Kilmallock has been designated "the Irish balbec" by Dr. Campbell, a writer of considerable learning and some imagination; and this high sounding epithet is not undeserved, if properly understood as applying only to a great assemblage of Irish ruins, as their magnificence will of course bear but little comparison with those of the Eastern city. These consist at present chiefly of a street of stone built houses, frequently of three stones in height, and having windows and doorways of cut stone; the former have stone sashes called by architects, mullions, and label mouldings, and the latter are usually arched. These houses have also curious and grotesque spouts, and above the first story, frequently an ornamented architrave, in this style.

There were anciently four great entrance gateways of lofty and imposing character, of which two still remain; and there are also some smaller towers remaining in the surrounding town walls. Outside the town, and on the banks of the beautiful stream called the Cammogue, stand the ruins of two truly splendid monasteries, in which there are several curious and interesting sepulchral monuments: of these, we shall give our readers a view and description in a future number, together with an account of the last chiefs of the Desmonds, the ancient lords of the place, with whose history Kilmallock is so intimately connected.

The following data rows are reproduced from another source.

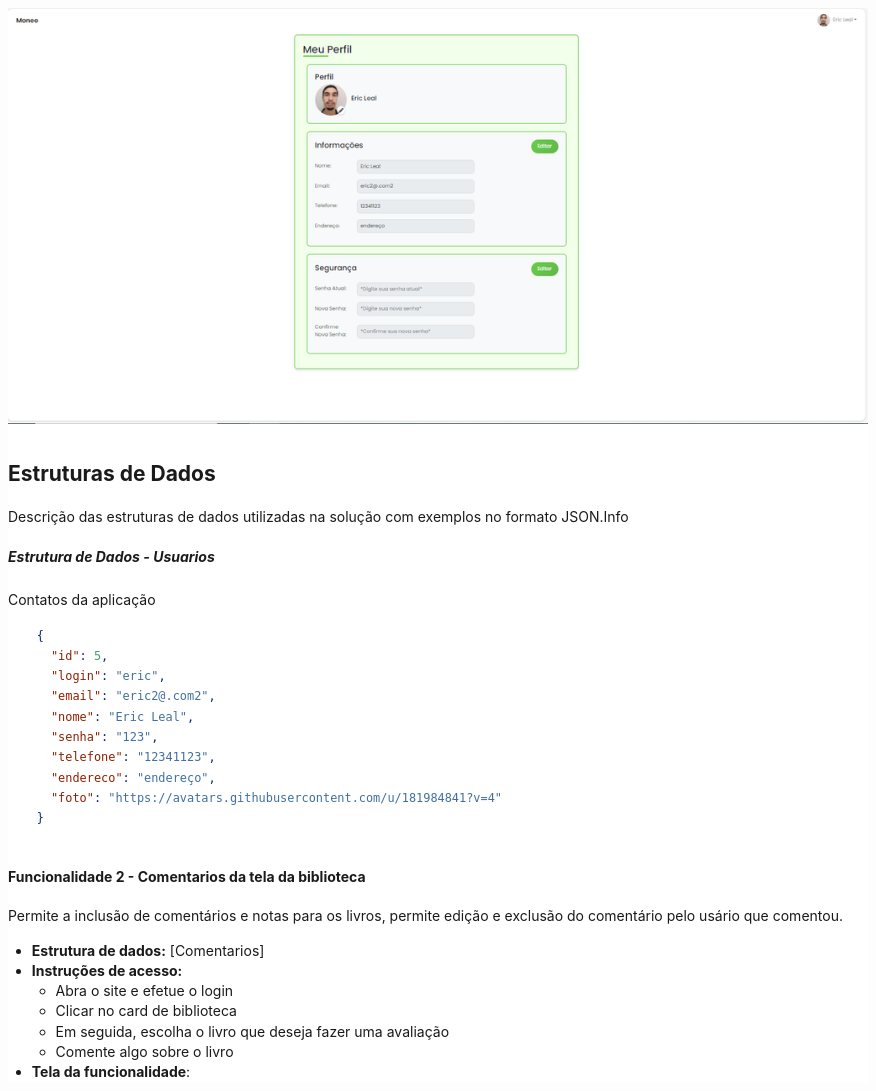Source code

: ![Tela de Funcionalidade](images/TelaPerfil.png)

## Estruturas de Dados
Descrição das estruturas de dados utilizadas na solução com exemplos no formato JSON.Info
##### Estrutura de Dados - Usuarios
Contatos da aplicação
```json
    {
      "id": 5,
      "login": "eric",
      "email": "eric2@.com2",
      "nome": "Eric Leal",
      "senha": "123",
      "telefone": "12341123",
      "endereco": "endereço",
      "foto": "https://avatars.githubusercontent.com/u/181984841?v=4"
    }
  
```
#### Funcionalidade 2 - Comentarios da tela da biblioteca
Permite a inclusão de comentários e notas para os livros, permite edição e exclusão do comentário pelo usário que comentou. 
* **Estrutura de dados:** [Comentarios]
* **Instruções de acesso:**
  * Abra o site e efetue o login
  * Clicar no card de biblioteca
  * Em seguida, escolha o livro que deseja fazer uma avaliação
  * Comente algo sobre o livro
* **Tela da funcionalidade**:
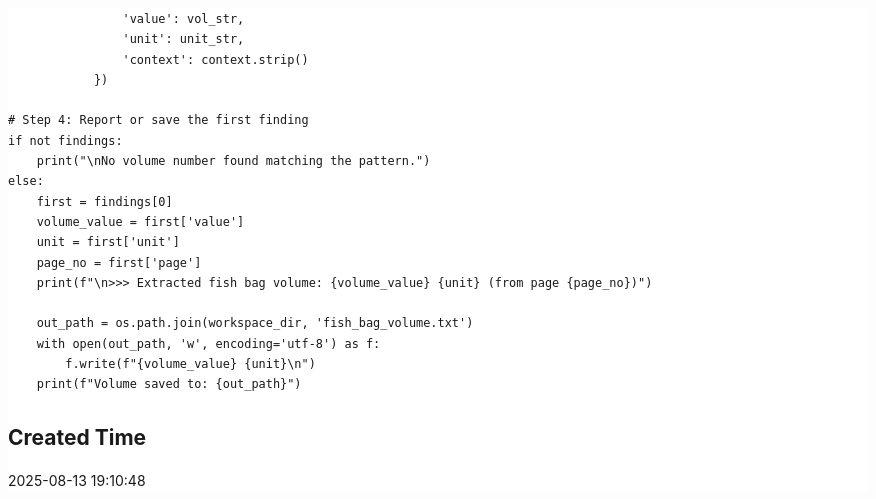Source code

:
 ```
                'value': vol_str,
                'unit': unit_str,
                'context': context.strip()
            })

# Step 4: Report or save the first finding
if not findings:
    print("\nNo volume number found matching the pattern.")
else:
    first = findings[0]
    volume_value = first['value']
    unit = first['unit']
    page_no = first['page']
    print(f"\n>>> Extracted fish bag volume: {volume_value} {unit} (from page {page_no})")

    out_path = os.path.join(workspace_dir, 'fish_bag_volume.txt')
    with open(out_path, 'w', encoding='utf-8') as f:
        f.write(f"{volume_value} {unit}\n")
    print(f"Volume saved to: {out_path}")
```

## Created Time
2025-08-13 19:10:48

Kilmallock has been in a state of desolation and decay since the time of the usurper Cromwell, when it was dismantled and otherwise greatly injured by the parliamentary army. The recent return of population is fast hastening the devastations of time, and, excepting its ecclesiastical remains, in a few years it will have but little vestiges of its former splendour. Antiquarians as we are, however, we shall regret this change but little, if it bring industry, wealth, and peace, to a spot that has been for a long period the dreary abode of wretchedness and want. Of its sufferings during the year 1817, when typhus fever raged so frightfully in the South of Ireland, take the following anecdote from the interesting tour of the unfortunate J. B. Trotter - the truth of the circumstances here detailed, may be relied on: -

"In one part of the ruins, where a fine arched side-aisle was still very perfect, my guide showed some terror: I soon learned from him the cause. A person ill of fever had been left there the day before, lest he should communicate the infection to the family where he lodged. He was left to expire! His hollow voice plaintively implored some drink; I assured him he should have it, and be taken care of, and hope revived at the moment life was ebbing fast away. In another part of this monastery I saw a hat of a departed victim of fever exposed some time ago, and at our Inn I heard the following story:-An American gentleman, totally a stranger, well clad and of pleasing appearance, came a few months ago to Kilmallock. He went to no inn, but wandered about the ruins, till at last entering them he was observed no more, and perhaps forgotten! He was ill, and fever burned in his veins; but where can a pennyless and forlorn wanderer turn in a country where he is without friends or money? It happened that a gentleman was ill at the inn, and required the attendance of a person to sit up every night. The innkeeper's son performed this humane office frequently; and very early one morning, as the stars were fading at the approach of twilight, he walked out to the monastery to refresh himself with the morning air; he heard a murmuring noise of some human being. It was two or three days after the American gentleman's disappearance. He recollected this, and advanced, but can I go on? Extended on his back in a recess of a ruined aisle, the unfortunate stranger lay speechless and expiring! one hand clenched the mouldering wall, the other his hat. The young man terrified and shocked ran for assistance. On his return this victim of misfortune was no more! Fever had arrested his steps."

We shall only add a hope that no future traveller may ever have it in his power to record such instances of the wretchedness and inhumanity of Kilmallock.